I am thinking of picking up an introductory course on Differential Equations. I have 3 books on my mind.
- An introduction to ordinary differential equations - Earl A. Coddington
- Differential Equations: With Applications and Historical Notes - George F. Simmons
- Differential Equations and Boundary Value Problems - C. Edwards and David E Penney
I am confused as to which book would be ideal for me. I know all these are great books, hence the confusion. Coddington seems concise and rock solid. Simmons, on the other hand, seems very intuitive but less rigorous and more applied. Don't know much about the third one. It's on my University's recommendation list.
I am a little more theoretically inclined (have read a bit of Analysis and the basic structures of Proofs) but would like to get a little applied touch too and learn the different ways of tackling and solving differential equations.
I have the updated book by Simmons and Krantz - Differential Equations: Theory, Technique, and Practice. George F. Simmons and Steven G. Krantz.
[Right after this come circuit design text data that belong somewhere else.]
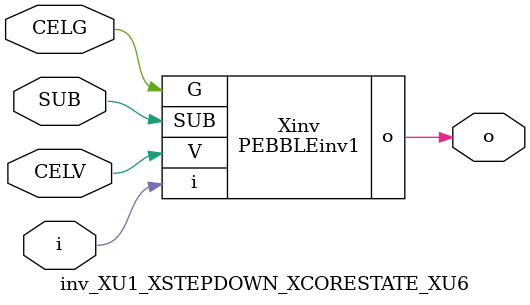
<source format=v>



module PEBBLEinv1 ( o, G, SUB, V, i );

  input V;
  input i;
  input G;
  output o;
  input SUB;
endmodule

//Celera Confidential Do Not Copy inv_XU1_XSTEPDOWN_XCORESTATE_XU6
//Celera Confidential Symbol Generator
//5V Inverter
module inv_XU1_XSTEPDOWN_XCORESTATE_XU6 (CELV,CELG,i,o,SUB);
input CELV;
input CELG;
input i;
input SUB;
output o;

//Celera Confidential Do Not Copy inv
PEBBLEinv1 Xinv(
.V (CELV),
.i (i),
.o (o),
.SUB (SUB),
.G (CELG)
);
//,diesize,PEBBLEinv1

//Celera Confidential Do Not Copy Module End
//Celera Schematic Generator
endmodule

</source>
The presentation in the book is not completely rigorous, but they still cover existence and uniqueness theorems. I compared the contents of Coddington's book with that of Simmons' book and the latter covers much more material (Laplace and Fourier transforms, PDEs, calculus of variations, non-linear theory and introduction to chaos off the top of my head) Also, Simmons is an excellent expositor and the historical notes and examples drawn from mechanics and physics make the book an excellent introductory text.
Also, there is another book by Coddington - Theory of Ordinary Differential Equations which is rigorous and is a classical reference on the subject. However, it may not be suited as a first text.